Diamo un’occhiata a questo grafico del Financial Times:
Come si vede il rapporto tra moneta nazionale e dollaro, nel corso del 2021, ha prodotto un cambio sfavorevole per molti paesi sudamericani, si noti il Brasile e l’Argentina, e Cile e Perù. Questo significa, visto che il debito estero viene pagato in dollari, un significativo squilibrio di bilancio pubblico per quei paesi mentre, per l’intero continente, un rischio depressione economico-sociale per i prossimi anni esteso e decisamente considerevole.

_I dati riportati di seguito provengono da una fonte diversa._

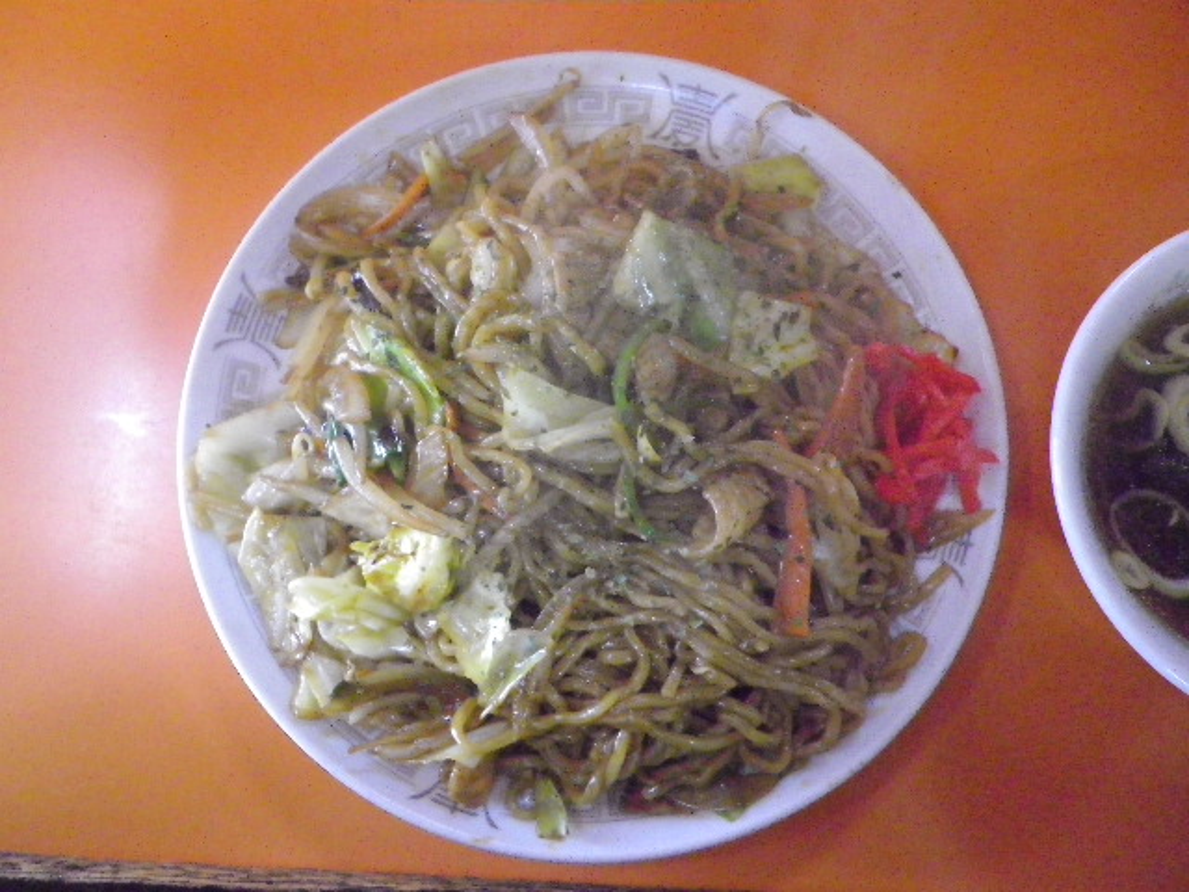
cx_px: 594
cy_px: 446
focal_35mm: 28
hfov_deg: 63.4
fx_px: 962
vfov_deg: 49.7
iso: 800
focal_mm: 4.9
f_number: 2.6
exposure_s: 1/40
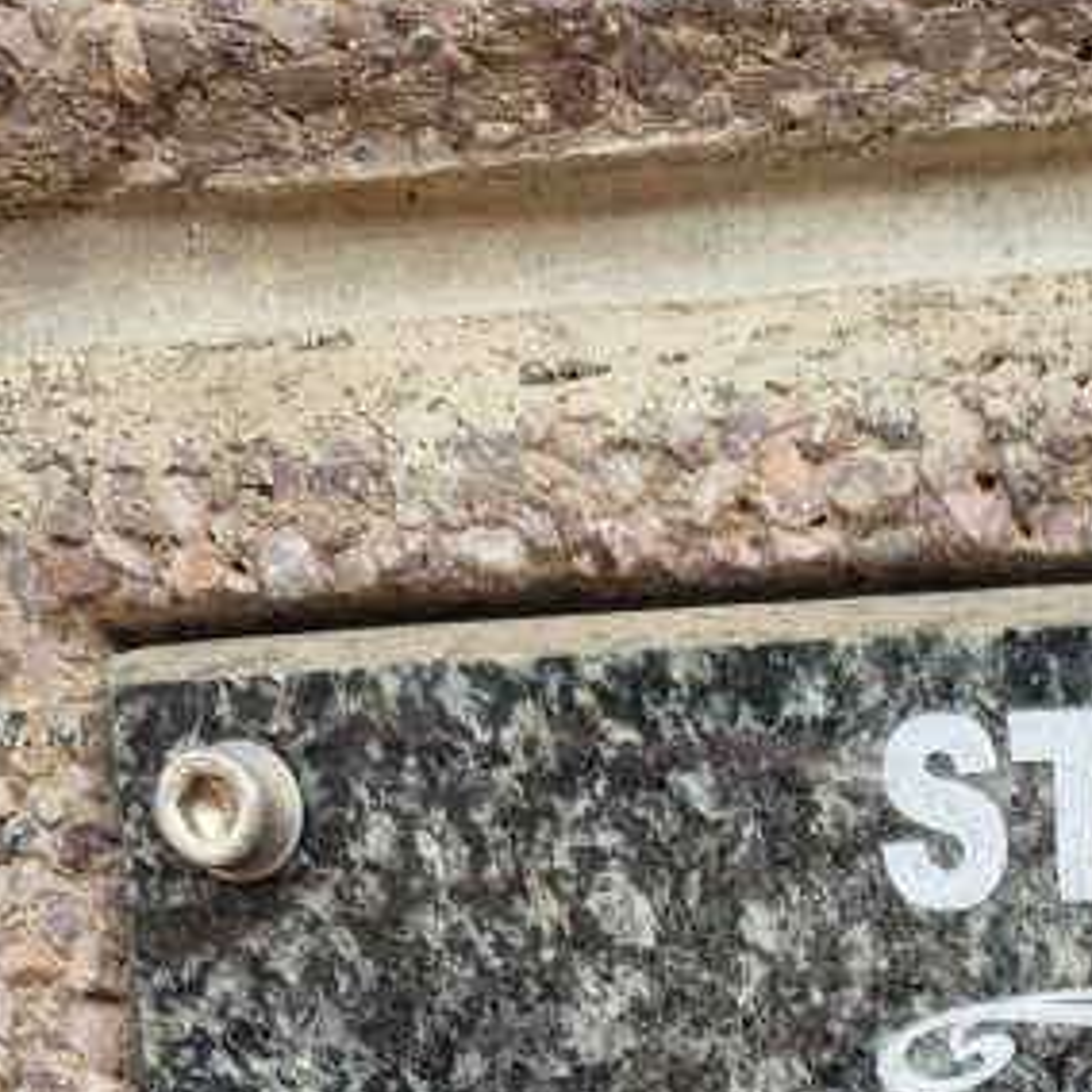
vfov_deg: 16.6
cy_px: 2007
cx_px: 1388
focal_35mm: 86
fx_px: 3069
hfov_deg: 18.8
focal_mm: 5.4
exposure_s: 1/180
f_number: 1.8
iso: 64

Separiamo però la situazione di Argentina e Brasile, sulla quale torneremo in futuro, da quella di Perù e Cile. Due paesi che hanno caratteristiche in comune: sono ricchi di materie prime, quindi settori premiati dal balzo in avanti del prezzo delle commodities, mentre la loro moneta nazionale va a picco. Si tratta di una caratteristica, se si vuole, bizzarra perché normalmente l’aumento del costo delle materie prime di un paese comporta l’apprezzamento della sua moneta nazionale. Ma ci sono due aspetti da considerare: il primo è che la presenza del dollaro, come moneta di transazione e valuta nella quale si paga il debito pubblico, riduce l’apprezzamento della moneta locale. Il secondo è che nei paesi dove le sinistre hanno vinto recentemente le elezioni la guerra finanziaria contro le monete locali è palese.

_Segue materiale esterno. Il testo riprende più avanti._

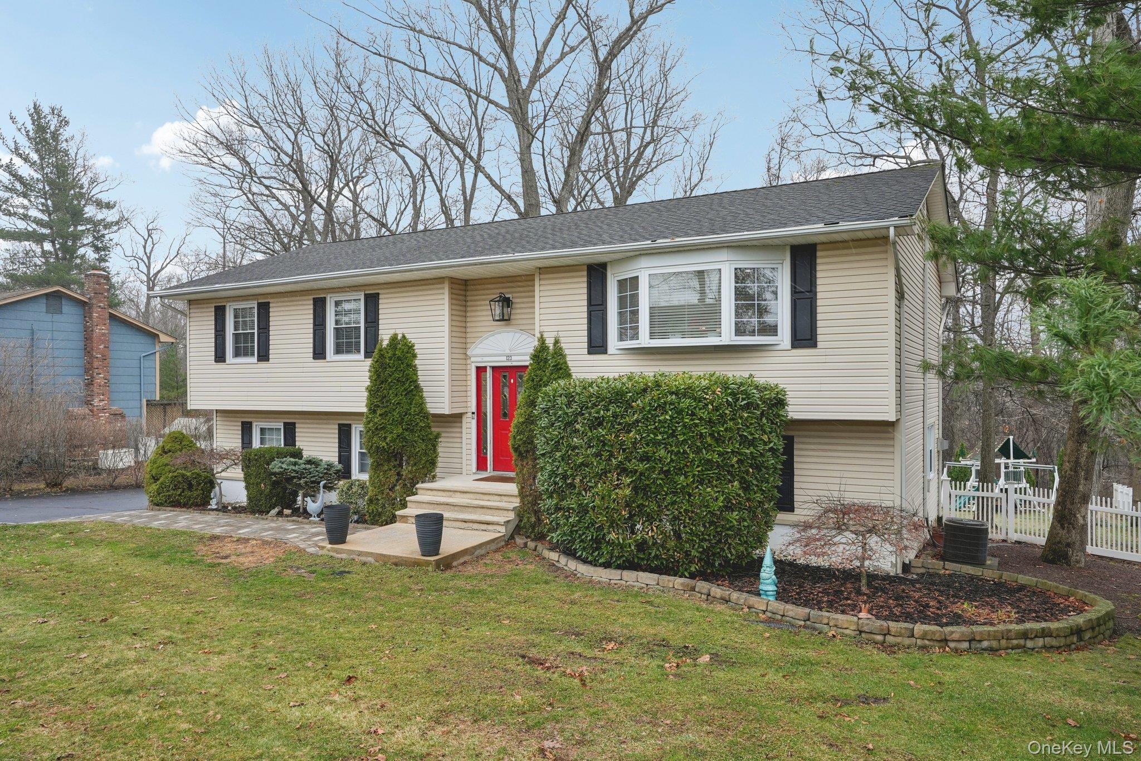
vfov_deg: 52.2
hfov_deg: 72.6
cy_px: 380
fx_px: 776
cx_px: 570
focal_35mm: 24
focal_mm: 24.5
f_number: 8
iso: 400
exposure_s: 1/30
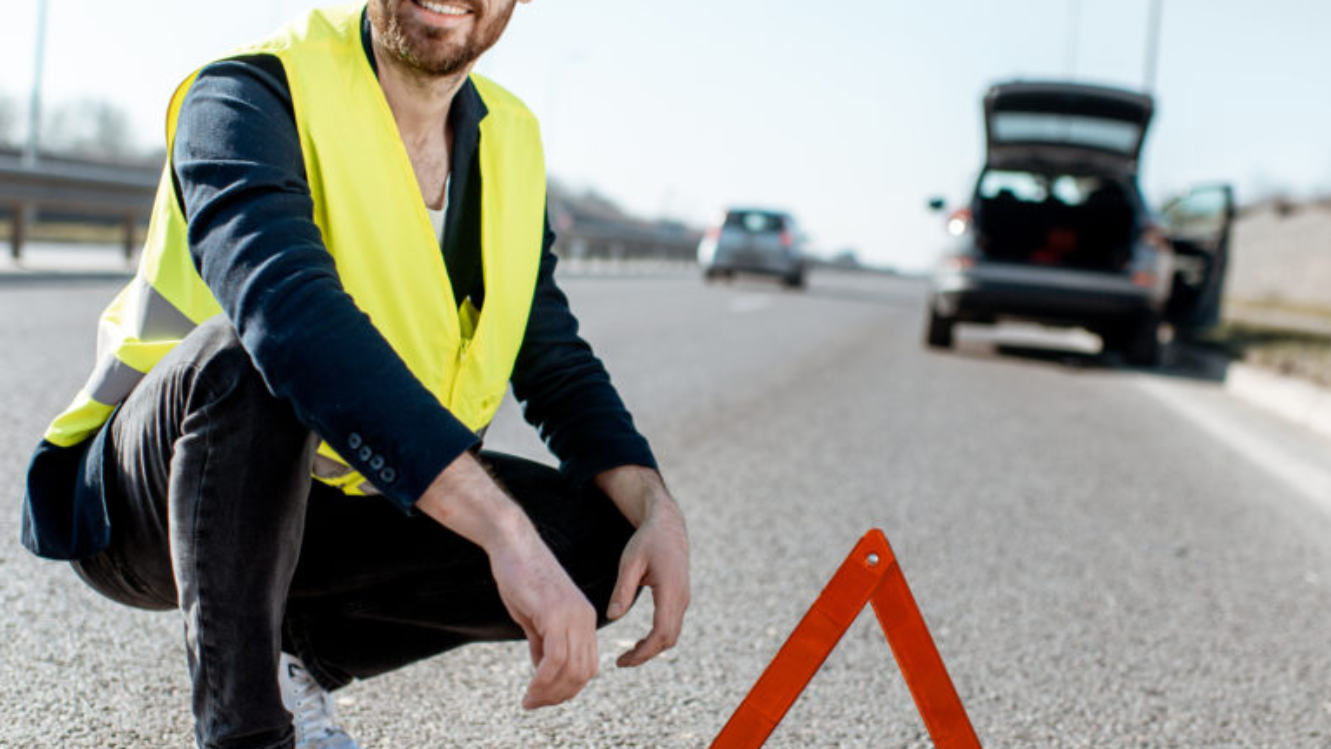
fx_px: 1729
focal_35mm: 49
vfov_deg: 24.4
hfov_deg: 42.1
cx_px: 695
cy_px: 359
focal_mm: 35
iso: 200
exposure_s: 1/6400
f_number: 2.2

Soffermiamoci su questo aspetto: il Cile ha visto l’apprezzamento del rame, nel corso del 2021, poco oltre il 25 per cento. Nello stesso tempo ha visto perdere il valore della propria moneta di quasi il 20 per cento. Motivo? Sul mercato dei cambi si fa la guerra al peso cileno, scommettendo sulle sue perdite, per un motivo molto semplice: si prevede che, dal punto di vista liberista, le materie prime non produrranno ricchezza tale da “valorizzare” sui mercati finanziari. E così si fa la guerra finanziaria, scommettendo al ribasso, contro una moneta perché in quel paese si prevede che verrà a mancare il dividendo liberista. Infatti, per lo stesso motivo, alimentando la guerra finanziaria contro la moneta locale, in Perù si è vista la più grande fuga di capitali degli ultimi 50 anni. Insomma, in Sudamerica vinci le elezioni da sinistra e il mercato ti fa la guerra finanziaria.

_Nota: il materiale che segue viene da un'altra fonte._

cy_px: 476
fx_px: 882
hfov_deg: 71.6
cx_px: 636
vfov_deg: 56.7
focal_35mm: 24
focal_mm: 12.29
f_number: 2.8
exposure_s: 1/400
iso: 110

Naturalmente si tratta di una guerra finanziaria differente da quella che, ad esempio, la CIA fece contro il governo Allende nei primi anni ’70 per ribassare il prezzo del rame. Perché le dimensioni dei mercati finanziari di oggi sono estremamente più grandi e complesse di allora. Non c’è bisogno che negli USA si decida di attaccare il Cile per scopi geopolitici. Lo fanno direttamente i mercati per arricchirsi sui cambi e sulle materie prime. Poi cosa deciderà di fare il governo federale USA sarà altra questione.